Task directions >>
Continue the passage on placing Mount Sinai along the Jerusalem meridian from Galatians 4:25-26, picking up right after its final sentence.

Passage >>
=======

With these observations in mind, the geographical concepts in Galatians 4:25-26 can be summarized as follows:

1) Mount Sinai was in the Arabia of Paul’s day.

2) Sustoicheo: Jerusalem and Mount Sinai were on the same line of latitude or longitude.

3) Ano: Jerusalem was north of Mount Sinai.

4) The north-south relationship puts Jerusalem and Mount Sinai on a similar meridian of longitude.

Plotting Paul’s location for Mount Sinai

The map in Figure 5 shows the 35-15’ E longitude meridian that passes just east of the Old City of Jerusalem. Moving southward, the line crosses the mountains of western Jordan, the ancient place of Mount Seir. Long before the Exodus, this region was synonymous with Edom, land that had been divinely granted to Esau, the brother of Jacob (Israel). Several arguments exist for not placing Mount Sinai in Edom, among them the biblical injunction that Esau’s territory was not to be violated by the Israelites.

Figure 4. The Jerusalem Meridian of Longitude. Galatians 4:25-26 implies that Mount Sinai and Jerusalem were located on or near the same meridian. Eastern Jerusalem is at about 35 degrees-15 minutes (35-15') E longitude. The peak of Jabal al Lawz is 215 miles south at 35-18.25’E, about 3.5 miles (5.7 km) east of that meridian. Jabal al Lawz, the tallest mountain in N.W. Saudi Arabia, is associated with the classical domain of ancient Midian.

Figure 5 The Jerusalem Meridian of Longitude. Galatians 4:25-26 implies that Mount Sinai and Jerusalem were located on or near the same meridian. Eastern Jerusalem is at about 35 degrees-15 minutes (35-15′) E longitude. The peak of Jabal al Lawz is 215 miles south at 35-18.25’ E, about 3.5 miles (5.7 km) east of that meridian. Jabal al Lawz, the tallest mountain in N.W. Saudi Arabia, is not necessarily within the classical domain of ancient Midian, but nearby.

=======

Information supplied >>
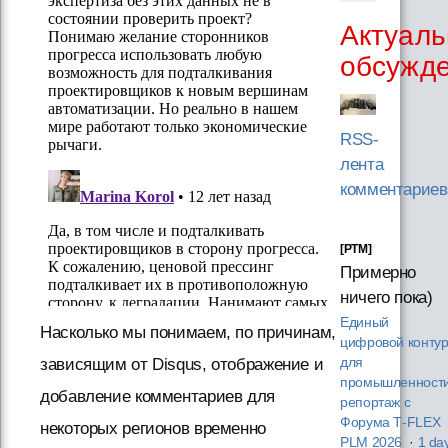
Актуаль
обсужд
RSS-
лента
комментариев
[PTM]
Примерно
ничего пока)
Единый
Насколько мы понимаем, по причинам,
цифровой конту
зависящим от Disqus, отображение и
для
промышленности
добавление комментариев для
репортаж с
Форума T‑FLEX
некоторых регионов временно
PLM 2026
·
1 da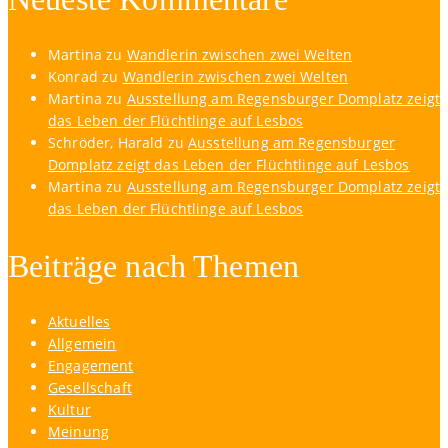
Martina
zu
Wandlerin zwischen zwei Welten
Konrad
zu
Wandlerin zwischen zwei Welten
Martina
zu
Ausstellung am Regensburger Domplatz zeigt
das Leben der Flüchtlinge auf Lesbos
Schröder, Harald
zu
Ausstellung am Regensburger
Domplatz zeigt das Leben der Flüchtlinge auf Lesbos
Martina
zu
Ausstellung am Regensburger Domplatz zeigt
das Leben der Flüchtlinge auf Lesbos
Beiträge nach Themen
Aktuelles
Allgemein
Engagement
Gesellschaft
Kultur
Meinung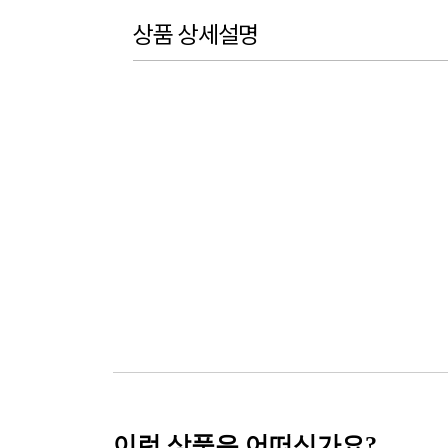
상품 상세설명
이런 상품은 어떠신가요?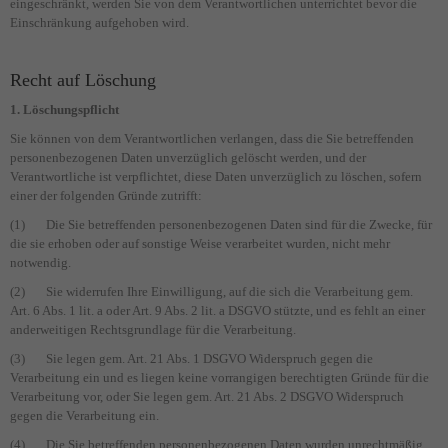
eingeschränkt, werden Sie von dem Verantwortlichen unterrichtet bevor die
Einschränkung aufgehoben wird.
Recht auf Löschung
1. Löschungspflicht
Sie können von dem Verantwortlichen verlangen, dass die Sie betreffenden
personenbezogenen Daten unverzüglich gelöscht werden, und der
Verantwortliche ist verpflichtet, diese Daten unverzüglich zu löschen, sofern
einer der folgenden Gründe zutrifft:
(1) Die Sie betreffenden personenbezogenen Daten sind für die Zwecke, für
die sie erhoben oder auf sonstige Weise verarbeitet wurden, nicht mehr
notwendig.
(2) Sie widerrufen Ihre Einwilligung, auf die sich die Verarbeitung gem.
Art. 6 Abs. 1 lit. a oder Art. 9 Abs. 2 lit. a DSGVO stützte, und es fehlt an einer
anderweitigen Rechtsgrundlage für die Verarbeitung.
(3) Sie legen gem. Art. 21 Abs. 1 DSGVO Widerspruch gegen die
Verarbeitung ein und es liegen keine vorrangigen berechtigten Gründe für die
Verarbeitung vor, oder Sie legen gem. Art. 21 Abs. 2 DSGVO Widerspruch
gegen die Verarbeitung ein.
(4) Die Sie betreffenden personenbezogenen Daten wurden unrechtmäßig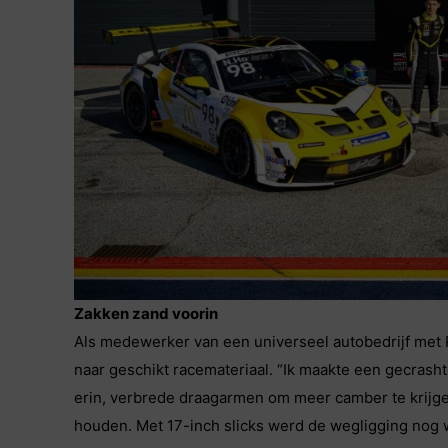
Zakken zand voorin
Als medewerker van een universeel autobedrijf met P
naar geschikt racemateriaal. “Ik maakte een gecrash
erin, verbrede draagarmen om meer camber te krijg
houden. Met 17-inch slicks werd de wegligging nog 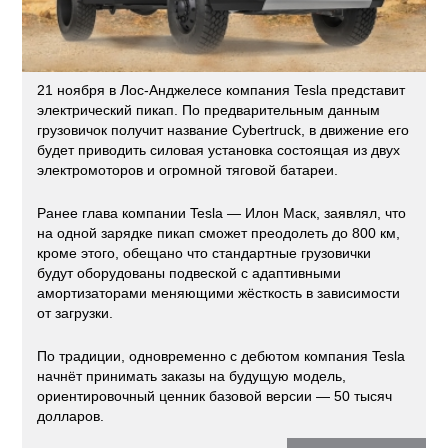
21 ноября в Лос-Анджелесе компания Tesla представит
электрический пикап. По предварительным данным
грузовичок получит название Cybertruck, в движение его
будет приводить силовая установка состоящая из двух
электромоторов и огромной тяговой батареи.
Ранее глава компании Tesla — Илон Маск, заявлял, что
на одной зарядке пикап сможет преодолеть до 800 км,
кроме этого, обещано что стандартные грузовички
будут оборудованы подвеской с адаптивными
амортизаторами меняющими жёсткость в зависимости
от загрузки.
По традиции, одновременно с дебютом компания Tesla
начнёт принимать заказы на будущую модель,
ориентировочный ценник базовой версии — 50 тысяч
долларов.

=======

Solved problem >>
Rejecting Mount Seir in ancient Edom as a site for Mount Sinai, the meridian eventually comes to the Jabal al-Lawz range, about 215 miles south of Jerusalem. Towering above the other ridges comprising the Lawz range, its 8,000+ foot peak makes it the tallest mountain in northwest Saudi Arabia.

The main Jabal al-Lawz peak is at longitude 35-18.25’ E. The longitude of the Eastern Gate of the Old City of Jerusalem is 35-14.25’ E. The four-minute difference in longitude puts the Lawz peak about 4 miles (7 km) further east. This relationship is uncanny in light of the geographical implications of Paul’s sustoicheo.

The Jewish historian Josephus (ca. 37-100 AD) observed that Mount Sinai was “the highest of all mountains that are in that country” (Josephus 1960, 70). If Josephus’ information about Mount Sinai is accurate, his description agrees well with the elevations of the Jabal al-Lawz range.

In recent decades, a mountain within the Lawz range, Jabal al-Maqla, has been proposed as the precinct of the biblical Mount Sinai. Its peak is 4.25 miles SSE of the main Lawz peak as shown in Figure 6.

Figure 5. A satellite image showing the relationship between the peak of Jabal al Lawz and the peak of Jabal al Maqla. The red Xs are reference coordinates. The black areas are ancient volcanic basalt, which overlies the younger, lighter-colored granite that dominates the region.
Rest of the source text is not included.